Work instructions |
Give back exactly the lines from the one that includes "#478, status: Done -> Ready" to the last line below, both included, and no further lines.

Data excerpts
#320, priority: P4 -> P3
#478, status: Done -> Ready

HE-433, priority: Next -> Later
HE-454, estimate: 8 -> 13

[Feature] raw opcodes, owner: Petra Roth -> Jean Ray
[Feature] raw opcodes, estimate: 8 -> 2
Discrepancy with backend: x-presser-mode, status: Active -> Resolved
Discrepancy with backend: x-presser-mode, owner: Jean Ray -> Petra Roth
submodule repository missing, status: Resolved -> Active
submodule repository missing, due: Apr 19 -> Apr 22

Output of the task |
#478, status: Done -> Ready

HE-433, priority: Next -> Later
HE-454, estimate: 8 -> 13

[Feature] raw opcodes, owner: Petra Roth -> Jean Ray
[Feature] raw opcodes, estimate: 8 -> 2
Discrepancy with backend: x-presser-mode, status: Active -> Resolved
Discrepancy with backend: x-presser-mode, owner: Jean Ray -> Petra Roth
submodule repository missing, status: Resolved -> Active
submodule repository missing, due: Apr 19 -> Apr 22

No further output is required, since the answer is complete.